Typhonium flagelliforme dapat dengan mudah ditemukan di hutan Indonesia. Telah digunakan untuk mengobati luka dalam dan edema. Rhizoma tanaman secara tradisional telah digunakan sebagai ekspektoran untuk batuk dan sebagai pengobatan untuk penyakit paru-paru dll. Di Filipina, bunganya digunakan untuk menangkal pendarahan dan membantu dalam penyembuhan luka (Perry, 1980).
Tanaman ini memiliki sifat antikanker, ditemukan pada awal tahun 1990-an (Neoh, 1992) namun hingga saat ini belum digunakan secara resmi sebagai obat antikanker, karena belum ditemukan senyawa aktifnya. Namun, tanaman ini telah digunakan secara luas sebagai salah satu komponen dari ramuan tradisional untuk mengobati kanker payudara, paru-paru, usus besar dan hati (Teo dan Ching, 1996).
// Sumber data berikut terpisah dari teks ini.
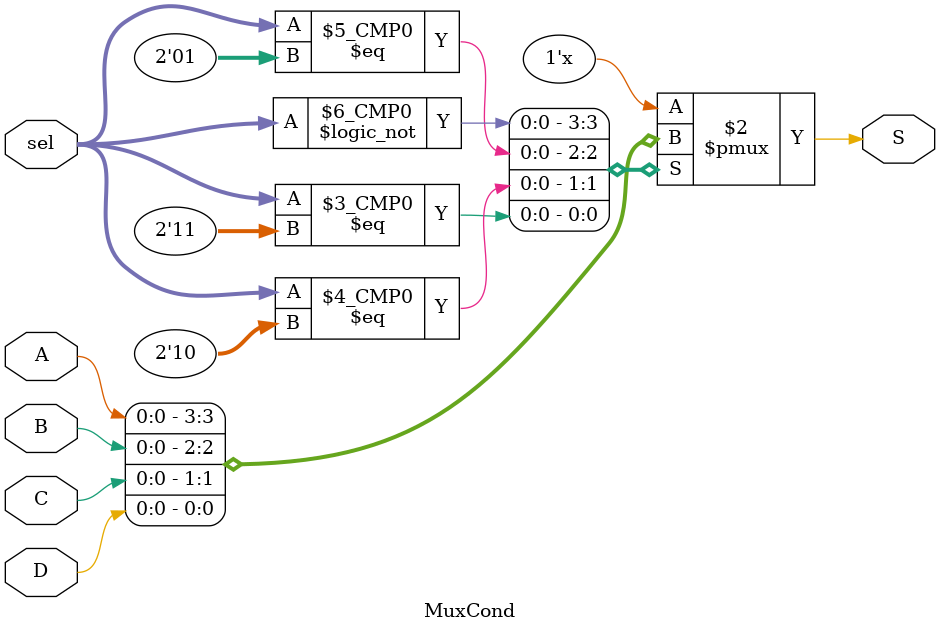
<source format=sv>
module MuxCond (
	input logic A,
	input logic B,
	input logic C,
	input logic D,
	input logic [1:0] sel,
	output logic S
);

always
	case(sel)
		2'b00: S = A;
		2'b01: S = B;
		2'b10: S = C;
		2'b11: S = D;
	endcase

endmodule: MuxCond
</source>
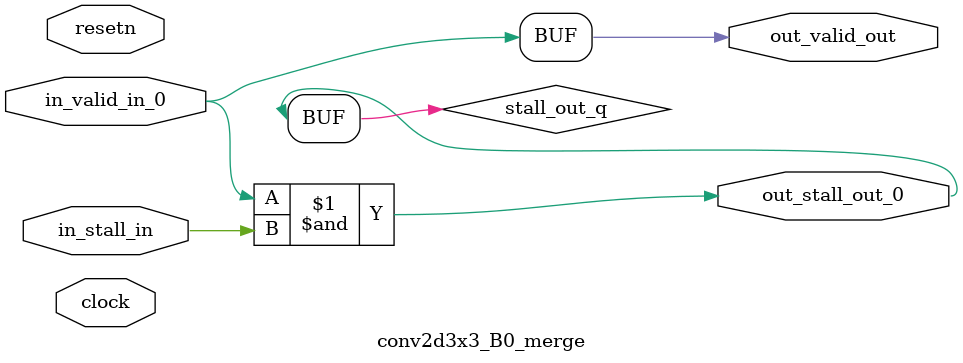
<source format=sv>



(* altera_attribute = "-name AUTO_SHIFT_REGISTER_RECOGNITION OFF; -name MESSAGE_DISABLE 10036; -name MESSAGE_DISABLE 10037; -name MESSAGE_DISABLE 14130; -name MESSAGE_DISABLE 14320; -name MESSAGE_DISABLE 15400; -name MESSAGE_DISABLE 14130; -name MESSAGE_DISABLE 10036; -name MESSAGE_DISABLE 12020; -name MESSAGE_DISABLE 12030; -name MESSAGE_DISABLE 12010; -name MESSAGE_DISABLE 12110; -name MESSAGE_DISABLE 14320; -name MESSAGE_DISABLE 13410; -name MESSAGE_DISABLE 113007; -name MESSAGE_DISABLE 10958" *)
module conv2d3x3_B0_merge (
    input wire [0:0] in_stall_in,
    input wire [0:0] in_valid_in_0,
    output wire [0:0] out_stall_out_0,
    output wire [0:0] out_valid_out,
    input wire clock,
    input wire resetn
    );

    wire [0:0] stall_out_q;


    // stall_out(LOGICAL,6)
    assign stall_out_q = in_valid_in_0 & in_stall_in;

    // out_stall_out_0(GPOUT,4)
    assign out_stall_out_0 = stall_out_q;

    // out_valid_out(GPOUT,5)
    assign out_valid_out = in_valid_in_0;

endmodule

</source>
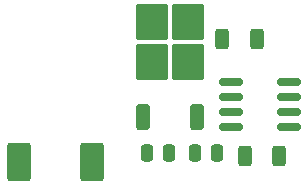
<source format=gtp>
G04 #@! TF.GenerationSoftware,KiCad,Pcbnew,8.0.0*
G04 #@! TF.CreationDate,2024-12-06T13:06:33-06:00*
G04 #@! TF.ProjectId,led_segment,6c65645f-7365-4676-9d65-6e742e6b6963,rev?*
G04 #@! TF.SameCoordinates,Original*
G04 #@! TF.FileFunction,Paste,Top*
G04 #@! TF.FilePolarity,Positive*
%FSLAX46Y46*%
G04 Gerber Fmt 4.6, Leading zero omitted, Abs format (unit mm)*
G04 Created by KiCad (PCBNEW 8.0.0) date 2024-12-06 13:06:33*
%MOMM*%
%LPD*%
G01*
G04 APERTURE LIST*
G04 Aperture macros list*
%AMRoundRect*
0 Rectangle with rounded corners*
0 $1 Rounding radius*
0 $2 $3 $4 $5 $6 $7 $8 $9 X,Y pos of 4 corners*
0 Add a 4 corners polygon primitive as box body*
4,1,4,$2,$3,$4,$5,$6,$7,$8,$9,$2,$3,0*
0 Add four circle primitives for the rounded corners*
1,1,$1+$1,$2,$3*
1,1,$1+$1,$4,$5*
1,1,$1+$1,$6,$7*
1,1,$1+$1,$8,$9*
0 Add four rect primitives between the rounded corners*
20,1,$1+$1,$2,$3,$4,$5,0*
20,1,$1+$1,$4,$5,$6,$7,0*
20,1,$1+$1,$6,$7,$8,$9,0*
20,1,$1+$1,$8,$9,$2,$3,0*%
G04 Aperture macros list end*
%ADD10RoundRect,0.250000X0.312500X0.625000X-0.312500X0.625000X-0.312500X-0.625000X0.312500X-0.625000X0*%
%ADD11RoundRect,0.250000X-0.312500X-0.625000X0.312500X-0.625000X0.312500X0.625000X-0.312500X0.625000X0*%
%ADD12RoundRect,0.250000X-0.250000X-0.475000X0.250000X-0.475000X0.250000X0.475000X-0.250000X0.475000X0*%
%ADD13RoundRect,0.150000X-0.825000X-0.150000X0.825000X-0.150000X0.825000X0.150000X-0.825000X0.150000X0*%
%ADD14RoundRect,0.250000X0.750000X1.400000X-0.750000X1.400000X-0.750000X-1.400000X0.750000X-1.400000X0*%
%ADD15RoundRect,0.250000X0.350000X-0.850000X0.350000X0.850000X-0.350000X0.850000X-0.350000X-0.850000X0*%
%ADD16RoundRect,0.250000X1.125000X-1.275000X1.125000X1.275000X-1.125000X1.275000X-1.125000X-1.275000X0*%
G04 APERTURE END LIST*
D10*
X204000000Y-128100000D03*
X201075000Y-128100000D03*
D11*
X203000000Y-138000000D03*
X205925000Y-138000000D03*
D12*
X194698000Y-137742000D03*
X196598000Y-137742000D03*
D13*
X201797000Y-131773000D03*
X201797000Y-133043000D03*
X201797000Y-134313000D03*
X201797000Y-135583000D03*
X206747000Y-135583000D03*
X206747000Y-134313000D03*
X206747000Y-133043000D03*
X206747000Y-131773000D03*
D12*
X198750000Y-137742000D03*
X200650000Y-137742000D03*
D14*
X190100000Y-138550000D03*
X183900000Y-138550000D03*
D15*
X194378000Y-134694000D03*
D16*
X195133000Y-130069000D03*
X198183000Y-130069000D03*
X195133000Y-126719000D03*
X198183000Y-126719000D03*
D15*
X198938000Y-134694000D03*
M02*

</source>
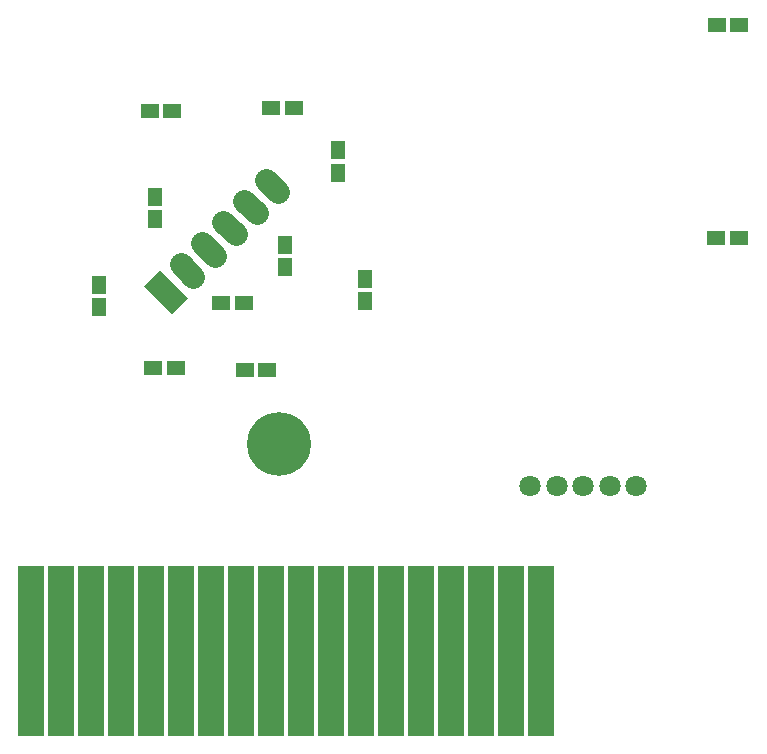
<source format=gbs>
G04 #@! TF.FileFunction,Soldermask,Bot*
%FSLAX46Y46*%
G04 Gerber Fmt 4.6, Leading zero omitted, Abs format (unit mm)*
G04 Created by KiCad (PCBNEW 4.0.7) date 02/05/19 23:34:14*
%MOMM*%
%LPD*%
G01*
G04 APERTURE LIST*
%ADD10C,0.100000*%
%ADD11R,1.150000X1.600000*%
%ADD12R,1.600000X1.150000*%
%ADD13R,2.180000X14.400000*%
%ADD14C,1.910000*%
%ADD15C,5.400000*%
%ADD16C,1.800000*%
G04 APERTURE END LIST*
D10*
D11*
X131500000Y-91450000D03*
X131500000Y-89550000D03*
D12*
X137100000Y-98500000D03*
X139000000Y-98500000D03*
D11*
X142500000Y-93600000D03*
X142500000Y-95500000D03*
X147000000Y-85600000D03*
X147000000Y-87500000D03*
D12*
X131050000Y-82250000D03*
X132950000Y-82250000D03*
X180900000Y-93000000D03*
X179000000Y-93000000D03*
X180950000Y-75000000D03*
X179050000Y-75000000D03*
D13*
X164180000Y-128000000D03*
X161640000Y-128000000D03*
X159100000Y-128000000D03*
X156560000Y-128000000D03*
X154020000Y-128000000D03*
X151480000Y-128000000D03*
X148940000Y-128000000D03*
X146400000Y-128000000D03*
X143860000Y-128000000D03*
X141320000Y-128000000D03*
X138780000Y-128000000D03*
X136240000Y-128000000D03*
X133700000Y-128000000D03*
X131160000Y-128000000D03*
X128620000Y-128000000D03*
X126080000Y-128000000D03*
X123540000Y-128000000D03*
X121000000Y-128000000D03*
D10*
G36*
X132938228Y-99473006D02*
X130526994Y-97061772D01*
X131877568Y-95711198D01*
X134288802Y-98122432D01*
X132938228Y-99473006D01*
X132938228Y-99473006D01*
G37*
D14*
X133673619Y-95265721D02*
X134734279Y-96326381D01*
X135469670Y-93469670D02*
X136530330Y-94530330D01*
X137265722Y-91673618D02*
X138326382Y-92734278D01*
X139061773Y-89877567D02*
X140122433Y-90938227D01*
X140857824Y-88081516D02*
X141918484Y-89142176D01*
D15*
X142000000Y-110500000D03*
D11*
X149250000Y-96500000D03*
X149250000Y-98400000D03*
D12*
X141350000Y-82000000D03*
X143250000Y-82000000D03*
X139100000Y-104250000D03*
X141000000Y-104250000D03*
D11*
X126750000Y-98900000D03*
X126750000Y-97000000D03*
D12*
X131350000Y-104000000D03*
X133250000Y-104000000D03*
D16*
X165500000Y-114000000D03*
X167750000Y-114000000D03*
X170000000Y-114000000D03*
X172250000Y-114000000D03*
X163250000Y-114000000D03*
M02*

</source>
Itokawa dan Takeya (1993) menemukan bahwa ekstrak T. flagelliforme dari akar, rimpang, batang dan daun memiliki aktivitas sitotoksik terhadap sel P388.
Sebuah teknik budidaya telah ditetapkan untuk tanaman ini (Su et al., 2000). Sebuah media digunakan untuk membuat formulasi yang dapat diproduksi secara masal dalam Planlet (kalus yang berkembang jadi tunas yang dapat menghasilkan akar dan selanjutnya tumbuh menjadi individu baru). Kultur invitro dalam waktu empat minggu menggunakan sistem total rendaman. Sebagai perbandingan, tanaman induk yang tumbuh di habitat alami diambil setidaknya sebelum 12 minggu, sehingga mereka dapat dianggap menguntungkan untuk persiapan ramuan tradisional (Chan et al, 2000).
Planlet in-vitro telah diuji di laboratorium agar efektif melawan sel-sel tumor kelenjar mammae, paru-paru dan hati. Oleh karena itu, sistem penyebaran dapat digunakan sebagai metode untuk produksi masal typhonium flagelliforme dan ini akan menjamin kelangsungan pasokan dari tanaman obat dan bahan tanaman (Chan dan Koh, 2002).